New orders peaked in the three months to Dec-17. The order backlog peaked in the three months to Mar-18, and so did the share price. Sales and operating profit peaked in the three months to Jun-18. Demand from the company’s top three user categories – electronics (semiconductor production equpment in particular), machine tools, and general industry – has been moving in parallel. By region, new orders from China have dropped most rapidly, followed by orders from Taiwan and Japan. 

After double-digit positive comparisons in the nine months to Sep-18, management is guiding for a 30% year-on-year decline in operating profit in 4Q of FY Dec-18. Judging from the orders trend and economic situation, substantial declines in sales and profits are likely in FY Dec-19. If demand from China picks up following a trade agreement with the U.S. sometime next year, there should be a moderate recovery going into FY Dec-20.

The shares are now selling at 7.7x management’s EPS guidance for FY Dec-18 and 0.9x book value at the end of Sep-18. Our forecast puts the shares on 11.9x earnings for FY Dec-19 and 10.4x earnings for FY Dec-20E. Valuations are at the bottom of their recent historical ranges. When orders recover, the stock price should, too.
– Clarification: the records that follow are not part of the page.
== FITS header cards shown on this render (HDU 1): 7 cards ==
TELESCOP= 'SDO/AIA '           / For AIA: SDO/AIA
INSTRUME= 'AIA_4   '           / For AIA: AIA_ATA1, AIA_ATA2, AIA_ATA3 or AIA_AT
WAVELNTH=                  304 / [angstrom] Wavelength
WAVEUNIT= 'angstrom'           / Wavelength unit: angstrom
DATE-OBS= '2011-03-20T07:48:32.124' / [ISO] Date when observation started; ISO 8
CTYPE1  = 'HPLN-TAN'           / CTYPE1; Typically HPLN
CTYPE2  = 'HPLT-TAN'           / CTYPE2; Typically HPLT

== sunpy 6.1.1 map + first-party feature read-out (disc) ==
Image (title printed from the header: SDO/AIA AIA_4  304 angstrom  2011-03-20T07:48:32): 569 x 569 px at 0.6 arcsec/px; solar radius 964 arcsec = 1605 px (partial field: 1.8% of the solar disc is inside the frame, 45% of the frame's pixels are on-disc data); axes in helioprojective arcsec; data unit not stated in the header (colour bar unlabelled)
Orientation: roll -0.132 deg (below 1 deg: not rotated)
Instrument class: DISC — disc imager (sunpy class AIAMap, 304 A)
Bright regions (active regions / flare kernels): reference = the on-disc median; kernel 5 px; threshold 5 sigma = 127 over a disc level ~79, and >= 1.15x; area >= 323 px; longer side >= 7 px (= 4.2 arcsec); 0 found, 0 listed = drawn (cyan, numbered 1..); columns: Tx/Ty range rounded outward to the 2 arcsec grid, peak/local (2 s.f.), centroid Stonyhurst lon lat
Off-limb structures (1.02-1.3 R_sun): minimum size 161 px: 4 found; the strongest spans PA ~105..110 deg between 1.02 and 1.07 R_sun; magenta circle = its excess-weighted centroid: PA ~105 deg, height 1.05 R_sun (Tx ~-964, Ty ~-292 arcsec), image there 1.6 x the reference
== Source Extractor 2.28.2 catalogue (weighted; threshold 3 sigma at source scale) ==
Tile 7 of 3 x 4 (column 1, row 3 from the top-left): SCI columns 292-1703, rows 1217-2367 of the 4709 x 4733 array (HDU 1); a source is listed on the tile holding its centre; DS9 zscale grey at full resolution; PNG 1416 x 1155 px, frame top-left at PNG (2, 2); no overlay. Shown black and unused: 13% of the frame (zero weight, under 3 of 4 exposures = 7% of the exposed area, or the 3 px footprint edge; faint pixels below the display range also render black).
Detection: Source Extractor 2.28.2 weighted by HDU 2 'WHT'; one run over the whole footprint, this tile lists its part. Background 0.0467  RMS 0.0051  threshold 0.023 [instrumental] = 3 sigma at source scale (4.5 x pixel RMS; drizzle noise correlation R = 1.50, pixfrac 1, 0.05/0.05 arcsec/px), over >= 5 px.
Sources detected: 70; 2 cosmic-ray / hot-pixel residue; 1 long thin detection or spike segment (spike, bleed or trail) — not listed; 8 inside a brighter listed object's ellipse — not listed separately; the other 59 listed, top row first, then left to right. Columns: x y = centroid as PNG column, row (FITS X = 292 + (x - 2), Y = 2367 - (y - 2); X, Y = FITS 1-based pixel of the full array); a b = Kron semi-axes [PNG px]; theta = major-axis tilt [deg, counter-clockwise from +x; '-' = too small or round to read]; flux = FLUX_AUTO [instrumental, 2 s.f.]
THK is the world’s top producer of linear motion guides, which enable high-speed, high-precision operation of machine tools, semiconductor production equipment and other machinery. Management estimates the company’s global market share at about 50%. Competitors include Nippon Thompson (6480 JP) and NSK (6471 JP) in Japan and several companies headquartered in Europe, the U.S. and China. THK sells worldwide and has production facilities in Japan, Europe, the Americas, China, Taiwan, Southeast Asia and India. The company is financially sound, with a current ratio of 2.9x and net cash equal to 14% of equity at the end of Sep-18.